The preliminary costs encountered by anyone embarking upon such a course have always been an obstacle to progress. By the time you’ve bought an ARKS pack, gone through the test, had a medical and paid for your licence, your wallet could be almost £200 lighter even before race day comes around. I was heartened to read in Graham Smith’s ABkC report last month that the MSA has finally agreed to introduce a Clubman’s licence for 2007, dispensing with the ARKS test and medical. Before going overboard in our praise, however, perhaps we should be questioning why this move has taken so long, whilst also insisting that much more needs to be done. Imagine if the MSA had met with clubs, traders and other interested parties 12 months earlier to establish a genuine Intermediate class that could provide a stepping stone from leisure karting into full blown racing. Imagine, too, that no effort had been spared in promoting this category in newspapers, motorsport magazines and on television. Karting’s 50th anniversary presented the perfect opportunity to lift our profile and advertise the merits of such a class at no great cost. My argument with the MSA isn’t so much that they’ve let this opportunity go begging. The real crime is that they pretended to have all sorts of grandiose plans when, in reality, their cupboard has been totally bare.
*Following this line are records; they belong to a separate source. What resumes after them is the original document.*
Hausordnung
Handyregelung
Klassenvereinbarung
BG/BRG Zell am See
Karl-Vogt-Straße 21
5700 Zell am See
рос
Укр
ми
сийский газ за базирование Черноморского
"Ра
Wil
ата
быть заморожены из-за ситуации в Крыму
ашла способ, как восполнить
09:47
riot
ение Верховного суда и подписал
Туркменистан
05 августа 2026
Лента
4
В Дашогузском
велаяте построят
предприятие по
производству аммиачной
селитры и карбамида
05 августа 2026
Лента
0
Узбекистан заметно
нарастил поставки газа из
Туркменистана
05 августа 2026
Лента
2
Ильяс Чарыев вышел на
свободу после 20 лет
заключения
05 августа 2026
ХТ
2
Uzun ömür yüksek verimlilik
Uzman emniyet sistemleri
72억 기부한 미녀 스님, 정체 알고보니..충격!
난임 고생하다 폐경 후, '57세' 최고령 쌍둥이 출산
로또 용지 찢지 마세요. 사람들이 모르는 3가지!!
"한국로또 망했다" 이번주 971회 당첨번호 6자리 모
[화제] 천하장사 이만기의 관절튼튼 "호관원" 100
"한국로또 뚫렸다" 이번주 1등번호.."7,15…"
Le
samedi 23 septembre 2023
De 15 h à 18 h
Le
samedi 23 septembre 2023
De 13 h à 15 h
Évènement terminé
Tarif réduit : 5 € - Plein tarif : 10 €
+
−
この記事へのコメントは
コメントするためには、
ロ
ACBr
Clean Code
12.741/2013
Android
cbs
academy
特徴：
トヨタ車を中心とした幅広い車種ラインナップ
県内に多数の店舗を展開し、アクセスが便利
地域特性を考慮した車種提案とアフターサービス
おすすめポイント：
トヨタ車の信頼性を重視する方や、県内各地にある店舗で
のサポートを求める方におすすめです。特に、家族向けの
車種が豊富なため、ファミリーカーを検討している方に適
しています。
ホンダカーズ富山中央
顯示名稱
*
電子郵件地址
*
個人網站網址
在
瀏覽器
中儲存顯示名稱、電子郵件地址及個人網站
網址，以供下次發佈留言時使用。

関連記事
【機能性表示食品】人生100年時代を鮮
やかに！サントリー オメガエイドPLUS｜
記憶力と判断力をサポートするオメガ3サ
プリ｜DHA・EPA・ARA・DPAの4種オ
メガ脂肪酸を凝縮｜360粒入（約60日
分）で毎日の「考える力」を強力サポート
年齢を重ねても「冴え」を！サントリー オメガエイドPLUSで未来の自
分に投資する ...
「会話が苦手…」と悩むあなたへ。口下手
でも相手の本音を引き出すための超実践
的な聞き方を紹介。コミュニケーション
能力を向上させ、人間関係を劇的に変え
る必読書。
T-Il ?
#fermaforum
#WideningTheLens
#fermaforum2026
Expressing such criticism may leave me open to charges of being anti establishment. Just to redress the balance, I believe that having a nationally recognised regulatory body like the MSA has been largely beneficial. 47 years ago, when karting over here was still in its infancy, there was an attempt to launch a national organisation called the British Kart Association. Immediately, the RAC stepped in to take control so that this Association virtually died at birth. Had it survived, then the sport may well have benefited from an organisation that was totally focused on karting. However, we might also have suffered in the same way as America, where all sorts of rival bodies sprung up overnight, each with their own different sets of rules. In Britain, there was no chance of such diversity as the RAC ruled with an iron fist. Those found competing in an unofficial event automatically lost their licences and, although several half hearted attempts were made to set up rival organisations, these quickly petered out because no-one dared risk supporting them. The benefits of such stability were obvious. Ten years after inventing the sport, America actually had less licence holders than Britain. Not that we appreciated such austerity. Even as far back as 40 years ago I was still ranting and raving against our governing body. It’s just that, back then, I didn’t have the benefit of a column in Karting magazine to make my views known. I guess that believing you’ve got all the right answers is the worst form of vanity.